Every gardener needs a pair of hand pruners.

Pruners

How to Harvest Pumpkins

Harvest pumpkins when their rind is hard and brightly colored.

Later in the season, remove any leaves shading the pumpkins. This helps the sun turn the pumpkins a brighter color. As the pumpkins ripen, the vines yellow and shrivel up.

Pumpkins are ripe when the outside is brightly colored, the rind is hard, and the stem begins to shrivel and dry.

To harvest, cut pumpkin stems off the vine with a sharp knife. Be sure to leave at least two inches of stem on the fruit so you can store it. If you break off the stem, the pumpkin won’t last as long.

After cutting the stem, place the pumpkin in the sun for 10 to 14 days to let it harden off and finish ripening. Store your pumpkins in a cool dark place until you’re ready to turn it into a jack-o’-lantern or a Thanksgiving pumpkin pie.

FAQs

How do I save pumpkin seeds for planting?
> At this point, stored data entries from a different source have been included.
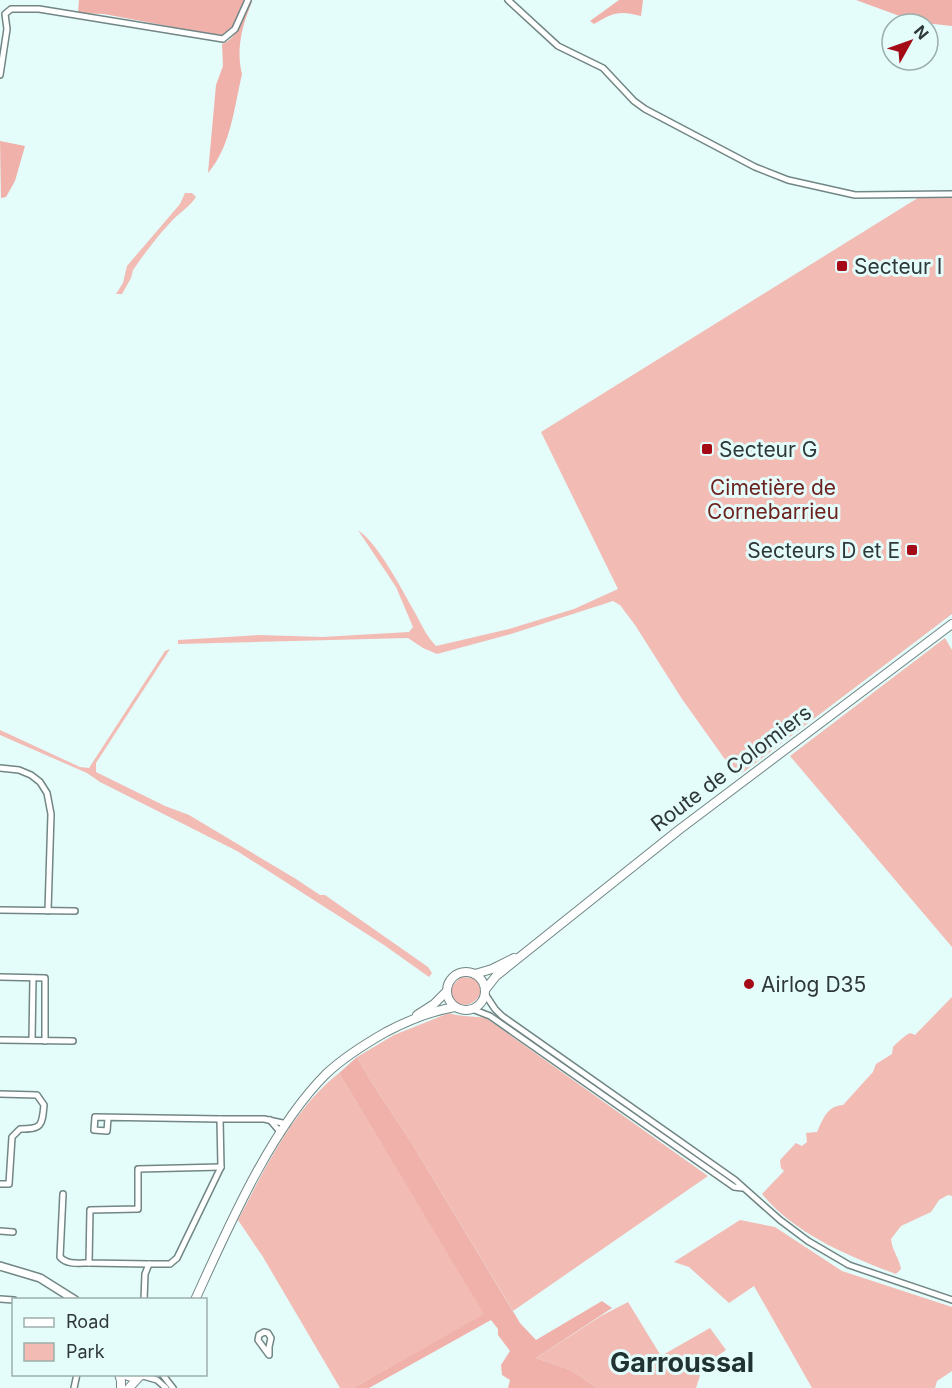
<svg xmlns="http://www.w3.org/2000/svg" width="952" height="1388" font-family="Inter,sans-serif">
	<rect width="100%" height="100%" fill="#e4fcfa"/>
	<g fill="#f2bbb4">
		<path d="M185,193H192L196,197C190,207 177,214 169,224C156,238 144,254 133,270L131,278L122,294H116L123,283L127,266L180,204Z"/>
		<path d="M921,196L952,198V614L741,774L729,765L682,699L635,625L620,605L613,601L511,634L437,654L423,648L408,638L178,644V640L258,635L322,637L409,632L413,627L396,587L358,530C379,545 401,588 414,611C421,623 426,636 436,646L509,629L574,609L618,589L541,432Z"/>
		<polygon points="945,638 952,650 952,947 790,756"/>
		<polygon points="170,649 96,763 96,772 165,806 189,815 296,879 320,895 325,895 428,967 432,973 429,977 384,945 237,851 100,782 87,773 0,735 0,730 80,767 89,768 165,651"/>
		<path d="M461,977L473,978C499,999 448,1022 452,986Z"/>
		<path d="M952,997V1196L948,1195L939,1200L931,1212L901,1226L891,1239C892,1251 899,1257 901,1269L896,1274C848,1256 795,1234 762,1194L784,1171L781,1168L780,1160L796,1143L802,1146L807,1142L806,1133L817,1132C823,1119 827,1106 843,1105L873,1072L876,1064L892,1054L893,1047C898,1042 904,1036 910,1033L915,1035Z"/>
		<path d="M449,1013C461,1017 473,1016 486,1018L708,1176L513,1311L411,1142L372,1083L357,1057L394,1035Z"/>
		<path d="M339,1073L485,1314L353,1388H340L263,1257L238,1220C265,1169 292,1110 339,1073Z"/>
		<polygon points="740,1220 775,1227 842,1271 952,1307 952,1371 937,1381 935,1388 812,1388 754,1286 729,1303 689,1267 674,1262"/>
		<polygon points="628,1302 661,1356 710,1328 726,1350 703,1366 696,1388 597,1388 571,1370 536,1358 601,1316"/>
	</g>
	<g fill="#f0b1aa">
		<path d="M79,0H247C240,15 236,28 220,36L104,14L78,13Z"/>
		<path d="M619,0H643L641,16C618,10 613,13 594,24L590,21Z"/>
		<polygon points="856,0 952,0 952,26 916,22"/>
		<path d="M249,2H252C242,26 236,48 242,74C234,108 231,146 208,173L216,85L223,66L222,44C239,38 242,17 249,2Z"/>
		<polygon points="0,141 25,146 15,181 6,197 1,198"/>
		<polygon points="357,1057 372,1083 411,1142 520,1323 536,1340 602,1301 612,1308 536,1358 571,1370 597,1388 508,1388 510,1380 502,1375 501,1365 510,1351 498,1335 498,1329 491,1320 369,1388 353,1388 484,1314 339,1073"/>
	</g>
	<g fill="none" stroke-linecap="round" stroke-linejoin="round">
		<defs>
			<g id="minor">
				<polyline points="508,0 558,46 603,68 634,101 645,109 755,167 788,180 855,195 952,194"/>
				<polyline points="0,75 7,29 5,14 11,9 39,9 223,39 235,29 248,0"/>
				<polyline points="0,768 19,770 31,775 40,782 47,793 51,814 48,911"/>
				<polyline points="0,910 75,911"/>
				<polyline points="0,977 45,978 45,1041"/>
				<polyline points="485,994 495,1009 502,1016 735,1180 780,1220 808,1241 849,1265 952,1300"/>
				<polyline points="472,1009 490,1016 724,1180 734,1187 742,1188"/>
				<polyline points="0,1040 73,1041"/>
				<polyline points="32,1040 33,978"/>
				<path d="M0,1094L37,1095L44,1105C42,1126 42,1129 20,1129L12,1137L9,1184H0"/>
				<polyline points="108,1118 107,1131 94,1130 95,1117 220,1119"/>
				<polyline points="270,1120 281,1133"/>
				<path d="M63,1194L60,1257C67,1265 79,1263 89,1263"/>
				<polyline points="0,1231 13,1232"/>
				<polyline points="149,1264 89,1263 90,1210 138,1209 138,1169 221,1167"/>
				<polyline points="0,1299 14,1300"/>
				<polyline points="144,1300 145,1274 149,1264 170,1264 177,1258 221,1167 220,1119 264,1119 287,1124"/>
				<polygon points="264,1332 268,1333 271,1338 269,1347 269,1355 258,1340 259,1335"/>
				<polyline points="162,1374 173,1388"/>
				<polyline points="143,1376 157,1380 166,1388"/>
				<polyline points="74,1388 77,1374"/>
			</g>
			<polyline id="tertiary" points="0,1266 40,1278 75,1300"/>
			<g id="secondary">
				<circle cx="466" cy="991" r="19"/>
				<polyline points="475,974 492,969 514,958"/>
				<polyline points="485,990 496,976 680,829 952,624"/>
				<polyline points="417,1015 434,1004 446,992"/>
				<path d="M195,1300C228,1228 270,1130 326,1074C344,1057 365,1044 386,1032C407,1021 431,1011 455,1007"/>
				<polyline points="119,1374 121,1381 121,1388"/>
				<polyline points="122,1374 134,1378 146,1374"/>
				<polyline points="129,1388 139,1377"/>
			</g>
		</defs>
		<use href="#minor" stroke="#718685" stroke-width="8"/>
		<use href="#tertiary" stroke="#718685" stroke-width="10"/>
		<use href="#secondary" stroke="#718685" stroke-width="10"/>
		<use href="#minor" stroke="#fff" stroke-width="5"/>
		<use href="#tertiary" stroke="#fff" stroke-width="7"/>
		<use href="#secondary" stroke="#fff" stroke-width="8"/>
	</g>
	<g fill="#a40b17" stroke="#e4fcfa" stroke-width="2">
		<rect x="836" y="260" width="12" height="12" rx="3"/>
		<rect x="701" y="443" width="12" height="12" rx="3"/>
		<rect x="906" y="544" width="12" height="12" rx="3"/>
		<circle cx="749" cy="984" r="6"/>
	</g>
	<g text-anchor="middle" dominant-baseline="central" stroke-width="6" stroke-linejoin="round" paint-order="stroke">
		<g font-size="21" fill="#2f3838" stroke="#e4fcfa" text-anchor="start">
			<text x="854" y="266">Secteur I</text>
			<text x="719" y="449">Secteur G</text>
			<text x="900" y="550" text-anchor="end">Secteurs D et E</text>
			<text x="761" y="984">Airlog D35</text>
		</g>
		<g font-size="21" fill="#6c2320" stroke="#e4fcfa">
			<text x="773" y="487">Cimetière de<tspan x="773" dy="24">Cornebarrieu</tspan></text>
		</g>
		<g font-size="21" fill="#2f3838" stroke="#e4fcfa">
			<text transform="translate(731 768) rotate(-37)">Route de Colomiers</text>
		</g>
		<g font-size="27" font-weight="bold" fill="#203332" stroke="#e4fcfa">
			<text x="682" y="1362">Garroussal</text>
		</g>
	</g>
	<rect x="12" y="1298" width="195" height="78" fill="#e4fcfa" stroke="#9caeac" stroke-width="1.5"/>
	<rect x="24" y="1318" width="30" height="9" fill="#ffffff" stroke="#9caeac" stroke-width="1.5"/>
	<text x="66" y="1328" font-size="18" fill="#2f3838">Road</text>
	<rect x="24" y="1343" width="30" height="18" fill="#f2bbb4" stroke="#9caeac" stroke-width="1.5"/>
	<text x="66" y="1358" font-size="18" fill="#2f3838">Park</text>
	<g transform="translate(910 42) rotate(50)"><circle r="28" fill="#e4fcfa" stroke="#9caeac" stroke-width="1.5"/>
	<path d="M0-4.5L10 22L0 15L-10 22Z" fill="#a40b17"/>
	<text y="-9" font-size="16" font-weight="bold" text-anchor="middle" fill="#2f3838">N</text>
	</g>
</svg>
If you want to save seeds from a fresh pumpkin to plant, clean off all the pulp. Rinse off the seeds then air dry them on a paper towel. Plant when they’re dry or store them in a paper envelope until you’re ready to plant them.
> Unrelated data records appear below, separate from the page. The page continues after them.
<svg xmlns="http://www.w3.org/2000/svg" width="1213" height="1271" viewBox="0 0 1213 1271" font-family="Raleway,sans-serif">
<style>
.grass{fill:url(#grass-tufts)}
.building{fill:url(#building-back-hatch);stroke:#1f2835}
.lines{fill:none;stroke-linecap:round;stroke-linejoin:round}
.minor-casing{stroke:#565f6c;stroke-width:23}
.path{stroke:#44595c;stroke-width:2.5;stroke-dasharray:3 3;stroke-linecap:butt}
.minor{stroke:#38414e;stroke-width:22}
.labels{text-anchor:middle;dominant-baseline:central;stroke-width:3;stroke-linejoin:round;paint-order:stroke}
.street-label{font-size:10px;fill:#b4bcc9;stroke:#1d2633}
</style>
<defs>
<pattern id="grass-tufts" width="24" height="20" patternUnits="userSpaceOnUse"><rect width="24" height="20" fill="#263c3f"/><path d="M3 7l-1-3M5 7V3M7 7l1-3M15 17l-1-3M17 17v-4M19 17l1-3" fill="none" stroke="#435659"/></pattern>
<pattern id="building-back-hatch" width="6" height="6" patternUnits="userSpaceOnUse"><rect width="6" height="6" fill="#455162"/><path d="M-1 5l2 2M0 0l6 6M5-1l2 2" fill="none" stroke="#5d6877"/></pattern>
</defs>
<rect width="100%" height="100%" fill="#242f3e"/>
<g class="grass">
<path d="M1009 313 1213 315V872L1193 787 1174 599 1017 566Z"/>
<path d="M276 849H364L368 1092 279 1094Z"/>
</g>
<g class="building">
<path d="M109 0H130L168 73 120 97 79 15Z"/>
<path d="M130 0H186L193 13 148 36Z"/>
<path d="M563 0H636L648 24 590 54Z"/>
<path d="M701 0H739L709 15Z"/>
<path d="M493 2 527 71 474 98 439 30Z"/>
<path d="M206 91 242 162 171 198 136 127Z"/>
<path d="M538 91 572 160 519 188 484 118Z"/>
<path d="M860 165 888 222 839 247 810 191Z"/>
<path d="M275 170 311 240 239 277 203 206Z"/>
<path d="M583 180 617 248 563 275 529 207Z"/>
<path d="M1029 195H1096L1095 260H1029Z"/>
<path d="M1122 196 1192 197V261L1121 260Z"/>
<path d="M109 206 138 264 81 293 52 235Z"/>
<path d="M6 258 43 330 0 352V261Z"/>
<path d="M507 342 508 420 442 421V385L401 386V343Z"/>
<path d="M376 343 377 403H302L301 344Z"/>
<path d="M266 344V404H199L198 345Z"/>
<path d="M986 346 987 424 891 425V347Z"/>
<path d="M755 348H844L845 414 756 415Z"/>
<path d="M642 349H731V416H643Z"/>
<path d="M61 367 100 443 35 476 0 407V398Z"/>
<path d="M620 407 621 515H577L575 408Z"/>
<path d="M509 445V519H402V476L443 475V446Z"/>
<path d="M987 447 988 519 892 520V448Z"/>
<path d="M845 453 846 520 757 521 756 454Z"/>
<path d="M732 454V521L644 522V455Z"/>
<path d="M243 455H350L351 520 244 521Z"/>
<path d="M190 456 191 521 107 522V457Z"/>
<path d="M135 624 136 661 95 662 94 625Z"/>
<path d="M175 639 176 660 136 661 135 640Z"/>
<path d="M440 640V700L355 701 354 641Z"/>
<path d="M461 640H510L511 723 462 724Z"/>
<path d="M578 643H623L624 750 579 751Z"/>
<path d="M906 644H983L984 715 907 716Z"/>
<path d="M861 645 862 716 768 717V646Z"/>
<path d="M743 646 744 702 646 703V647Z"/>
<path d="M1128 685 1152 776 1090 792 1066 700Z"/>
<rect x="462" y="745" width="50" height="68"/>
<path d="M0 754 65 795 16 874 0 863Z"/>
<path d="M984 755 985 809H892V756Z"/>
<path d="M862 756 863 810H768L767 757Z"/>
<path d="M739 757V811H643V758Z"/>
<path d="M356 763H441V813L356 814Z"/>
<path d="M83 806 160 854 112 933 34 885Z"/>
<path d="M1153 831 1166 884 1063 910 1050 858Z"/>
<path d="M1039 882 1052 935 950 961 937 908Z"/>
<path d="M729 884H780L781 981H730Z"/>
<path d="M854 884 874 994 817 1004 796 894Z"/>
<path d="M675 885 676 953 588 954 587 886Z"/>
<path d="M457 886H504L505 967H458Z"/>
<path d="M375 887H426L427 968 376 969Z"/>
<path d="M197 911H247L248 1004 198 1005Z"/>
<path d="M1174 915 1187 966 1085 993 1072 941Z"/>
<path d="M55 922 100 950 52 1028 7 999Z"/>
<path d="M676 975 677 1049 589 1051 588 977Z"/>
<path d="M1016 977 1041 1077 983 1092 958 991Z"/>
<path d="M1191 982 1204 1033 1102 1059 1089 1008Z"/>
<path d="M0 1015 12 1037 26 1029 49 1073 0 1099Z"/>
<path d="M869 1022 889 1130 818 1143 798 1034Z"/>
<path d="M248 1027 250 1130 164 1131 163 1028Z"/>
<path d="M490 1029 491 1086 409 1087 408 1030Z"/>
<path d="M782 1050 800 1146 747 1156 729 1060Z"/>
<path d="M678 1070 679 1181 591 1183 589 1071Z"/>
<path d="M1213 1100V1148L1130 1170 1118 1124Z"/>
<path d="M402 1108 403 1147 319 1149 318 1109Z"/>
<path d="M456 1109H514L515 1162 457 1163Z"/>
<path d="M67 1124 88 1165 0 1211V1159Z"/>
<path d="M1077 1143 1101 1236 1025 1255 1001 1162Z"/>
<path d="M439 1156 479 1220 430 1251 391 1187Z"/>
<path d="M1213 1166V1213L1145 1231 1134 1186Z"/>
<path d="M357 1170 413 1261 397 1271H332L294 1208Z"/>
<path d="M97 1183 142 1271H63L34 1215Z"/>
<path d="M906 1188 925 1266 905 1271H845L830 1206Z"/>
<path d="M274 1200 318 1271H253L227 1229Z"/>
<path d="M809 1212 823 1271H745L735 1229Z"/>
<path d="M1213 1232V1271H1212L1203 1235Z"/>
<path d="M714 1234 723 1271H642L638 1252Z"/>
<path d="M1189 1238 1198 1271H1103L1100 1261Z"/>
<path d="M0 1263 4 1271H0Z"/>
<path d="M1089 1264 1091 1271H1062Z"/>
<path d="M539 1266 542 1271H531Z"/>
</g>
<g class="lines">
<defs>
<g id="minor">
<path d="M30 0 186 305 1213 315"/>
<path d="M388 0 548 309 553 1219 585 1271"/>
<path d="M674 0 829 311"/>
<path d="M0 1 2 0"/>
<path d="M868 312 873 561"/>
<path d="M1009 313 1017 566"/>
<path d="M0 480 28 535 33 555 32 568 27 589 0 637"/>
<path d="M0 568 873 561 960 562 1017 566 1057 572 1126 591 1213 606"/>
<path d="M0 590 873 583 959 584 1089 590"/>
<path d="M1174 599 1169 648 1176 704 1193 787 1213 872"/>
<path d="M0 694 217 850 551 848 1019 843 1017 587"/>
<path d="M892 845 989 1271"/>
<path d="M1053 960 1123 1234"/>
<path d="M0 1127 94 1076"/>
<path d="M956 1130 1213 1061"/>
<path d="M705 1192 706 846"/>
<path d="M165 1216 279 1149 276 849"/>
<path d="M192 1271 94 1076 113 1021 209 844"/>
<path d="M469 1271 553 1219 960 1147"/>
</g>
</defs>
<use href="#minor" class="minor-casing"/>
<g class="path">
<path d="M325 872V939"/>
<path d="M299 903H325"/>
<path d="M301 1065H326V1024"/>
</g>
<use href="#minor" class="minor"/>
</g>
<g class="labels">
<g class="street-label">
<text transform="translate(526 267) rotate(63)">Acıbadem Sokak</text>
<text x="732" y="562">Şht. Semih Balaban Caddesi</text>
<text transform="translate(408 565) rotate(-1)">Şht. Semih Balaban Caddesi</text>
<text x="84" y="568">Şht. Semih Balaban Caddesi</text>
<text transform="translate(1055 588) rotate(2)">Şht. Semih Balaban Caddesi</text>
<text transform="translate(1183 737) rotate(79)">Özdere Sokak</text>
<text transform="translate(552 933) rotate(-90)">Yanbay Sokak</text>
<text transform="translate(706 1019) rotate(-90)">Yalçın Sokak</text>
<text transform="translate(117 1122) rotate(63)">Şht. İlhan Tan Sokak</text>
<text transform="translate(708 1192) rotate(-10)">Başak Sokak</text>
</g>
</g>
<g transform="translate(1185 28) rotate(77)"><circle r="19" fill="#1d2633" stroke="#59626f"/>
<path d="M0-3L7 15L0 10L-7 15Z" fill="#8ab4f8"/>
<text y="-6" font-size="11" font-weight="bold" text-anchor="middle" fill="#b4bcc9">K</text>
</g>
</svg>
How long does it take to grow a pumpkin from seed?

Depending on the variety, it takes 90 to 120 days once seeds are planted for a pumpkin to develop and fully ripen. Check the “days to maturity” information on the seed packet.

When do you plant pumpkin seeds?

Plant them in May or June to harvest pumpkins in October. Grow them as a summer annual.

How many pumpkins grow on one plant?

You’ll get three to five pumpkins from a standard and large-sized pumpkin plant. Smaller varieties, like sugar pumpkins, grow up to 10 pumpkins per vine.